Assigned task:
Each line from the top of the listing through the one holding "Великобритания, по словам Хейга, снова" should be restated word for word, with nothing added and no pictures.

Stored data:
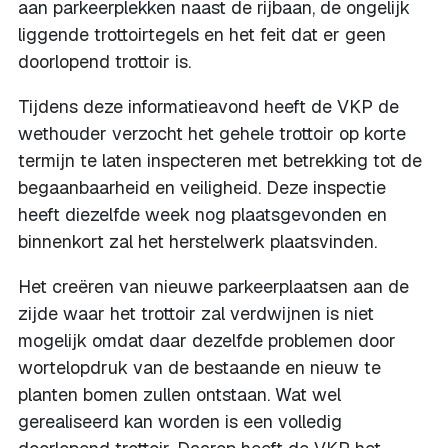
aan parkeerplekken naast de rijbaan, de ongelijk
liggende trottoirtegels en het feit dat er geen
doorlopend trottoir is.
Tijdens deze informatieavond heeft de VKP de
wethouder verzocht het gehele trottoir op korte
termijn te laten inspecteren met betrekking tot de
begaanbaarheid en veiligheid. Deze inspectie
heeft diezelfde week nog plaatsgevonden en
binnenkort zal het herstelwerk plaatsvinden.
Het creëren van nieuwe parkeerplaatsen aan de
zijde waar het trottoir zal verdwijnen is niet
mogelijk omdat daar dezelfde problemen door
wortelopdruk van de bestaande en nieuw te
planten bomen zullen ontstaan. Wat wel
gerealiseerd kan worden is een volledig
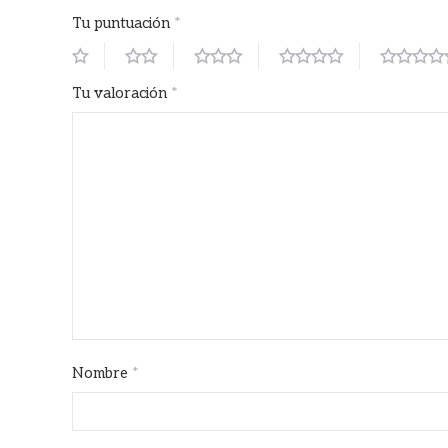
Tu puntuación
*
Tu valoración
*
Nombre
*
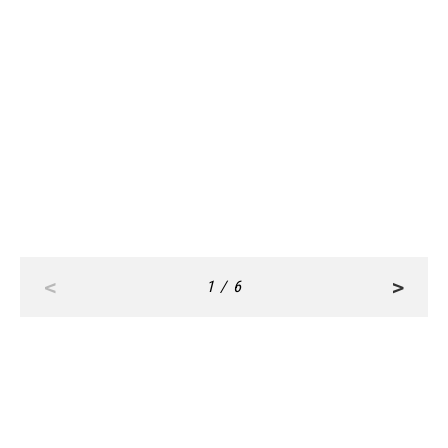
CULTURE
CULTURE
Jul, 25,2023
Jul, 26,2023
【明日海りおさんインタビュー】大
【明日海りおさんインタビュー】
人気ファンタジー小説が舞台化、
「最近、楽屋を出るのが早くなりま
『精霊の守り人』で主演！
した！」その理由は？
<
>
1 / 6
RANKING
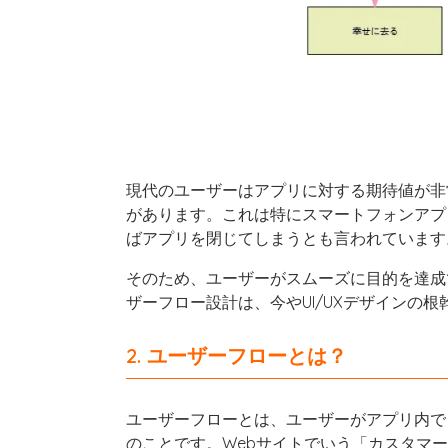
現代のユーザーはアプリに対する期待値が非
があります。これは特にスマートフォンアプ
ばアプリを閉じてしまうとも言われています
そのため、ユーザーがスムーズに目的を達成
ザーフロー設計は、今やUI/UXデザインの
2. ユーザーフローとは？
ユーザーフローとは、ユーザーがアプリ内で
のことです。Webサイトでいう「カスタマ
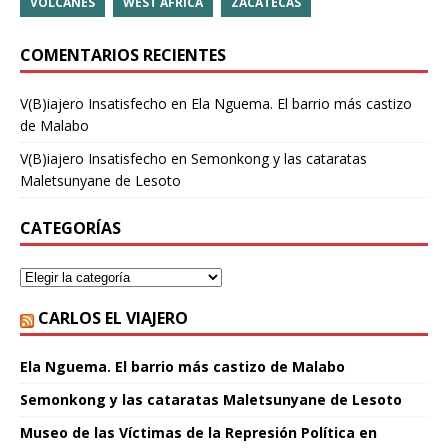
VOLCANES
WEST AFRICA
ZACATECAS
COMENTARIOS RECIENTES
V(B)iajero Insatisfecho
en
Ela Nguema. El barrio más castizo
de Malabo
V(B)iajero Insatisfecho
en
Semonkong y las cataratas
Maletsunyane de Lesoto
CATEGORÍAS
CARLOS EL VIAJERO
Ela Nguema. El barrio más castizo de Malabo
Semonkong y las cataratas Maletsunyane de Lesoto
Museo de las Víctimas de la Represión Política en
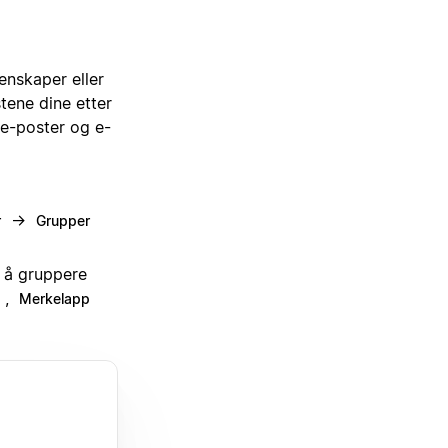
enskaper eller
tene dine etter
 e-poster og e-
→
r
Grupper
e å gruppere
,
Merkelapp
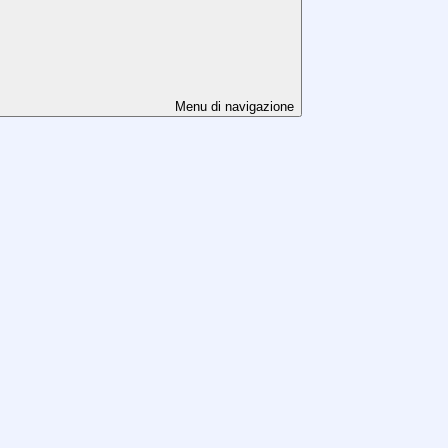
Menu di navigazione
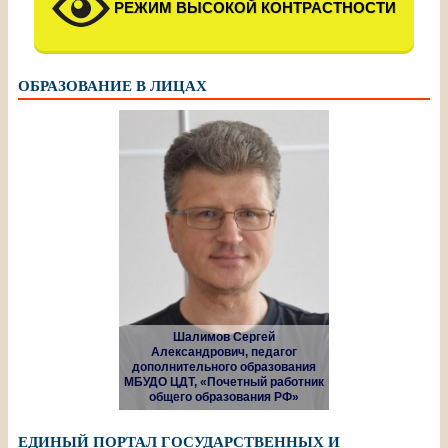
РЕЖИМ ВЫСОКОЙ КОНТРАСТНОСТИ
ОБРАЗОВАНИЕ В ЛИЦАХ
Шалимов Сергей
Александрович, педагог
дополнительного образования
МБУДО ЦДТ, «Почетный работник
общего образования РФ»
ЕДИНЫЙ ПОРТАЛ ГОСУДАРСТВЕННЫХ И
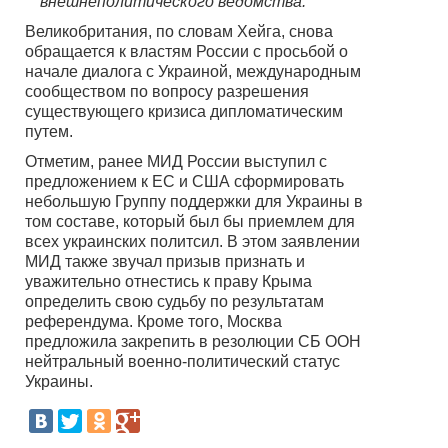
внешнеполитического ведомства.
Великобритания, по словам Хейга, снова
обращается к властям России с просьбой о
начале диалога с Украиной, международным
сообществом по вопросу разрешения
существующего кризиса дипломатическим
путем.
Отметим, ранее МИД России выступил с
предложением к ЕС и США сформировать
небольшую Группу поддержки для Украины в
том составе, который был бы приемлем для
всех украинских политсил. В этом заявлении
МИД также звучал призыв признать и
уважительно отнестись к праву Крыма
определить свою судьбу по результатам
референдума. Кроме того, Москва
предложила закрепить в резолюции СБ ООН
нейтральный военно-политический статус
Украины.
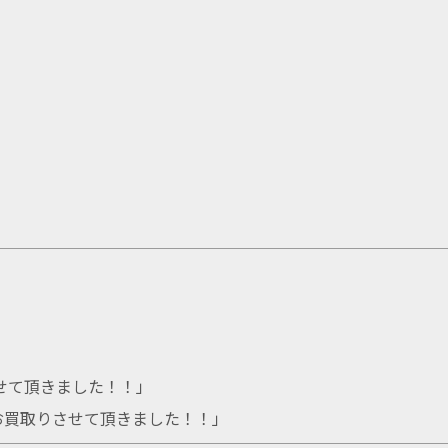
せて頂きました！！
」
をお買取りさせて頂きました！！
」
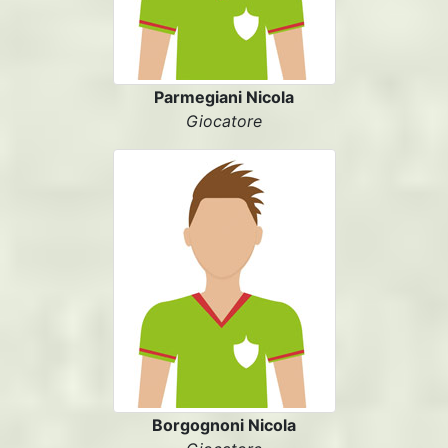
Parmegiani Nicola
Giocatore
Borgognoni Nicola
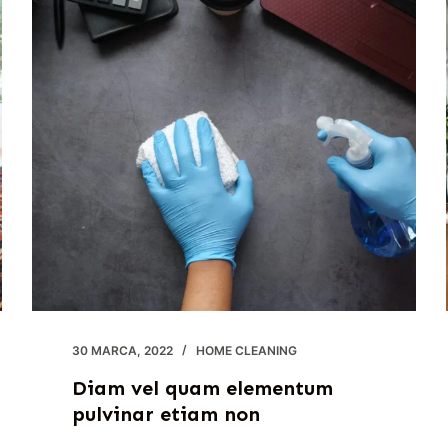
30 MARCA, 2022
HOME CLEANING
Diam vel quam elementum
pulvinar etiam non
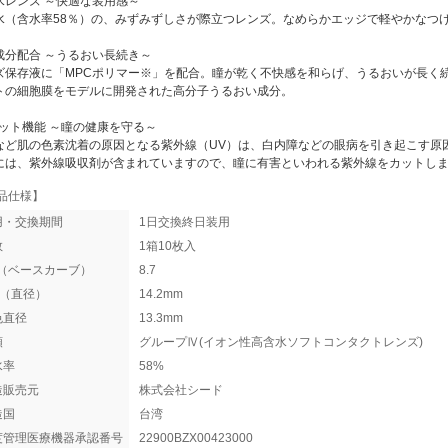
水レンズ ～快適な装用感～
水（含水率58％）の、みずみずしさが際立つレンズ。なめらかエッジで軽やかなつ
成分配合 ～うるおい長続き～
ズ保存液に「MPCポリマー※」を配合。瞳が乾く不快感を和らげ、うるおいが長く
トの細胞膜をモデルに開発された高分子うるおい成分。
カット機能 ～瞳の健康を守る～
など肌の色素沈着の原因となる紫外線（UV）は、白内障などの眼病を引き起こす原
には、紫外線吸収剤が含まれていますので、瞳に有害といわれる紫外線をカットし
品仕様】
用・交換期間
1日交換終日装用
数
1箱10枚入
C（ベースカーブ）
8.7
A（直径）
14.2mm
色直径
13.3mm
類
グループⅣ(イオン性高含水ソフトコンタクトレンズ)
水率
58%
造販売元
株式会社シード
造国
台湾
度管理医療機器承認番号
22900BZX00423000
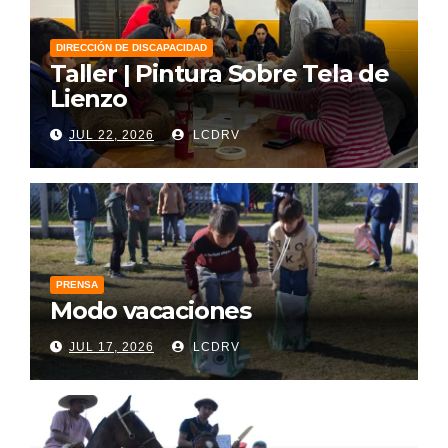
DIRECCIÓN DE DISCAPACIDAD
Taller | Pintura Sobre Tela de
Lienzo
JUL 22, 2026
LCDRV
PRENSA
Modo vacaciones
JUL 17, 2026
LCDRV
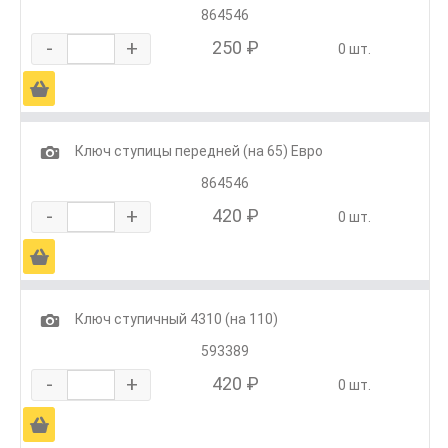
864546
-
+
250 ₽
0 шт.
Ä
1
Ключ ступицы передней (на 65) Евро
864546
-
+
420 ₽
0 шт.
Ä
1
Ключ ступичный 4310 (на 110)
593389
-
+
420 ₽
0 шт.
Ä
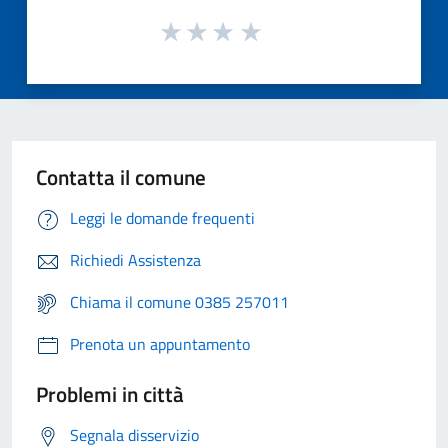
Contatta il comune
Leggi le domande frequenti
Richiedi Assistenza
Chiama il comune 0385 257011
Prenota un appuntamento
Problemi in città
Segnala disservizio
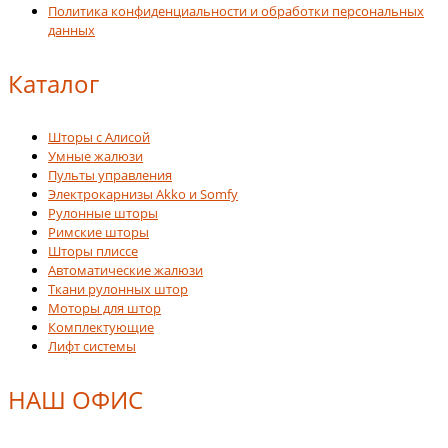
Политика конфиденциальности и обработки персональных
данных
Каталог
Шторы с Алисой
Умные жалюзи
Пульты управления
Электрокарнизы Akko и Somfy
Рулонные шторы
Римские шторы
Шторы плиссе
Автоматические жалюзи
Ткани рулонных штор
Моторы для штор
Комплектующие
Лифт системы
НАШ ОФИС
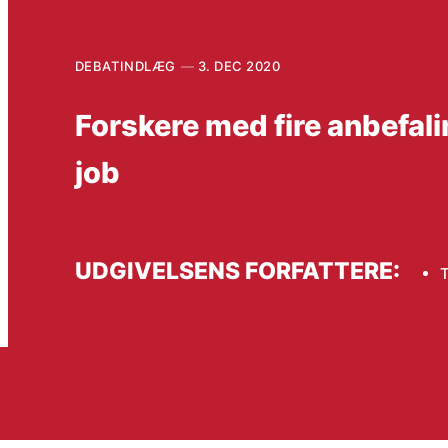
DEBATINDLÆG
3. DEC 2020
Forskere med fire anbefali
job
UDGIVELSENS FORFATTERE:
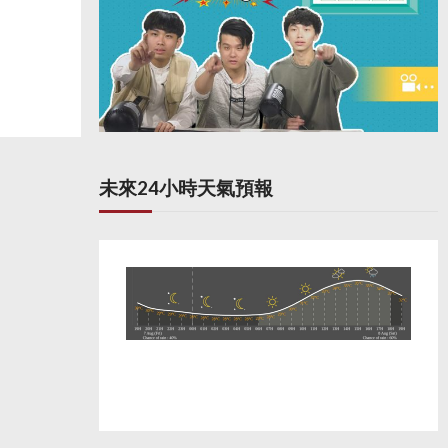
未來24小時天氣預報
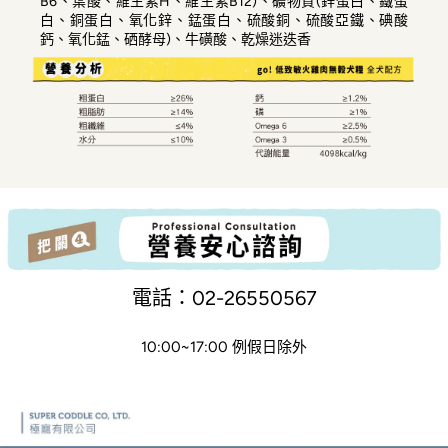
B6、葉酸、維生素H、維生素B12)、礦物質(鋅蛋白、鐵蛋
白、銅蛋白、氧化鋅、錳蛋白、硫酸銅、硫酸亞鐵、碘酸
鈣、氧化錳、硒酵母)、牛磺酸、乾燥迷迭香
電話：02-26550567
10:00~17:00 例假日除外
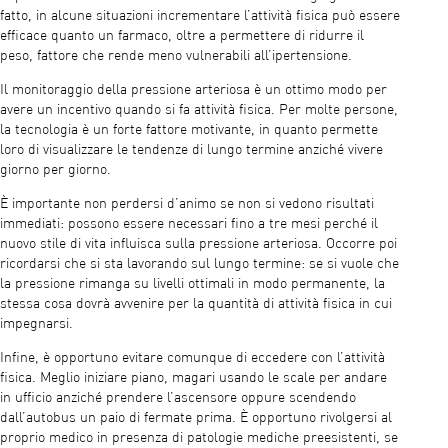
fatto, in alcune situazioni incrementare l’attività fisica può essere
efficace quanto un farmaco, oltre a permettere di ridurre il
peso, fattore che rende meno vulnerabili all’ipertensione.
Il monitoraggio della pressione arteriosa è un ottimo modo per
avere un incentivo quando si fa attività fisica. Per molte persone,
la tecnologia è un forte fattore motivante, in quanto permette
loro di visualizzare le tendenze di lungo termine anziché vivere
giorno per giorno.
È importante non perdersi d’animo se non si vedono risultati
immediati: possono essere necessari fino a tre mesi perché il
nuovo stile di vita influisca sulla pressione arteriosa. Occorre poi
ricordarsi che si sta lavorando sul lungo termine: se si vuole che
la pressione rimanga su livelli ottimali in modo permanente, la
stessa cosa dovrà avvenire per la quantità di attività fisica in cui
impegnarsi.
Infine, è opportuno evitare comunque di eccedere con l’attività
fisica. Meglio iniziare piano, magari usando le scale per andare
in ufficio anziché prendere l’ascensore oppure scendendo
dall’autobus un paio di fermate prima. È opportuno rivolgersi al
proprio medico in presenza di patologie mediche preesistenti, se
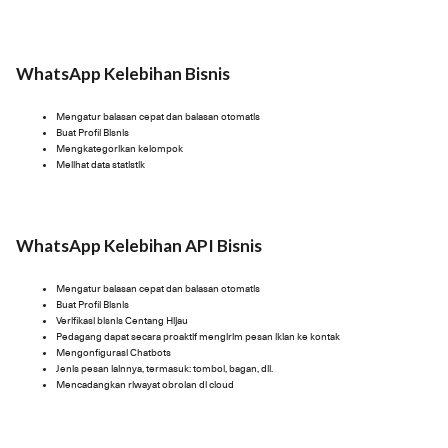
WhatsApp Kelebihan Bisnis
Mengatur balasan cepat dan balasan otomatis
Buat Profil Bisnis
Mengkategorikan kelompok
Melihat data statistik
WhatsApp Kelebihan API Bisnis
Mengatur balasan cepat dan balasan otomatis
Buat Profil Bisnis
Verifikasi bisnis Centang Hijau
Pedagang dapat secara proaktif mengirim pesan iklan ke kontak
Mengonfigurasi Chatbots
Jenis pesan lainnya, termasuk: tombol, bagan, dll.
Mencadangkan riwayat obrolan di cloud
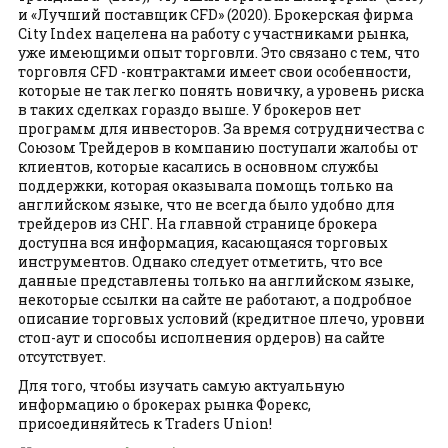
и «Лучший поставщик CFD» (2020). Брокерская фирма
City Index нацелена на работу с участниками рынка,
уже имеющими опыт торговли. Это связано с тем, что
торговля CFD -контрактами имеет свои особенности,
которые не так легко понять новичку, а уровень риска
в таких сделках гораздо выше. У брокеров нет
программ для инвесторов. За время сотрудничества с
Союзом Трейдеров в компанию поступали жалобы от
клиентов, которые касались в основном службы
поддержки, которая оказывала помощь только на
английском языке, что не всегда было удобно для
трейдеров из СНГ. На главной странице брокера
доступна вся информация, касающаяся торговых
инструментов. Однако следует отметить, что все
данные представлены только на английском языке,
некоторые ссылки на сайте не работают, а подробное
описание торговых условий (кредитное плечо, уровни
стоп-аут и способы исполнения ордеров) на сайте
отсутствует.
Для того, чтобы изучать самую актуальную
информацию о брокерах рынка Форекс,
присоединяйтесь к Traders Union!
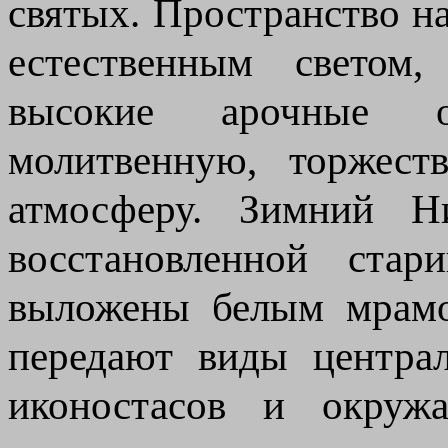
святых. Пространство н
естественным светом,
высокие арочные о
молитвенную, торжес
атмосферу. Зимний Н
восстановленной ста
выложены белым мрамо
передают виды централ
иконостасов и окружа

Written response:
aan parkeerplekken naast de rijbaan, de ongelijk
liggende trottoirtegels en het feit dat er geen
doorlopend trottoir is.
Tijdens deze informatieavond heeft de VKP de
wethouder verzocht het gehele trottoir op korte
termijn te laten inspecteren met betrekking tot de
begaanbaarheid en veiligheid. Deze inspectie
heeft diezelfde week nog plaatsgevonden en
binnenkort zal het herstelwerk plaatsvinden.
Het creëren van nieuwe parkeerplaatsen aan de
zijde waar het trottoir zal verdwijnen is niet
mogelijk omdat daar dezelfde problemen door
wortelopdruk van de bestaande en nieuw te
planten bomen zullen ontstaan. Wat wel
gerealiseerd kan worden is een volledig
Tu puntuación
*
Tu valoración
*
Nombre
*
CULTURE
CULTURE
Jul, 25,2023
Jul, 26,2023
【明日海りおさんインタビュー】大
【明日海りおさんインタビュー】
人気ファンタジー小説が舞台化、
「最近、楽屋を出るのが早くなりま
『精霊の守り人』で主演！
した！」その理由は？
<
>
1 / 6
RANKING
現代のユーザーはアプリに対する期待値が非
があります。これは特にスマートフォンアプ
ばアプリを閉じてしまうとも言われています
そのため、ユーザーがスムーズに目的を達成
ザーフロー設計は、今やUI/UXデザインの
2. ユーザーフローとは？
ユーザーフローとは、ユーザーがアプリ内で
のことです。Webサイトでいう「カスタマ
VOLCANES
WEST AFRICA
ZACATECAS
COMENTARIOS RECIENTES
V(B)iajero Insatisfecho
en
Ela Nguema. El barrio más castizo
de Malabo
V(B)iajero Insatisfecho
en
Semonkong y las cataratas
Maletsunyane de Lesoto
CATEGORÍAS
CARLOS EL VIAJERO
Ela Nguema. El barrio más castizo de Malabo
Semonkong y las cataratas Maletsunyane de Lesoto
Museo de las Víctimas de la Represión Política en
enskaper eller
tene dine etter
 e-poster og e-
→
r
Grupper
e å gruppere
,
Merkelapp
Menu di navigazione
РЕЖИМ ВЫСОКОЙ КОНТРАСТНОСТИ
ОБРАЗОВАНИЕ В ЛИЦАХ
Шалимов Сергей
Александрович, педагог
дополнительного образования
МБУДО ЦДТ, «Почетный работник
общего образования РФ»
ЕДИНЫЙ ПОРТАЛ ГОСУДАРСТВЕННЫХ И
внешнеполитического ведомства.
Великобритания, по словам Хейга, снова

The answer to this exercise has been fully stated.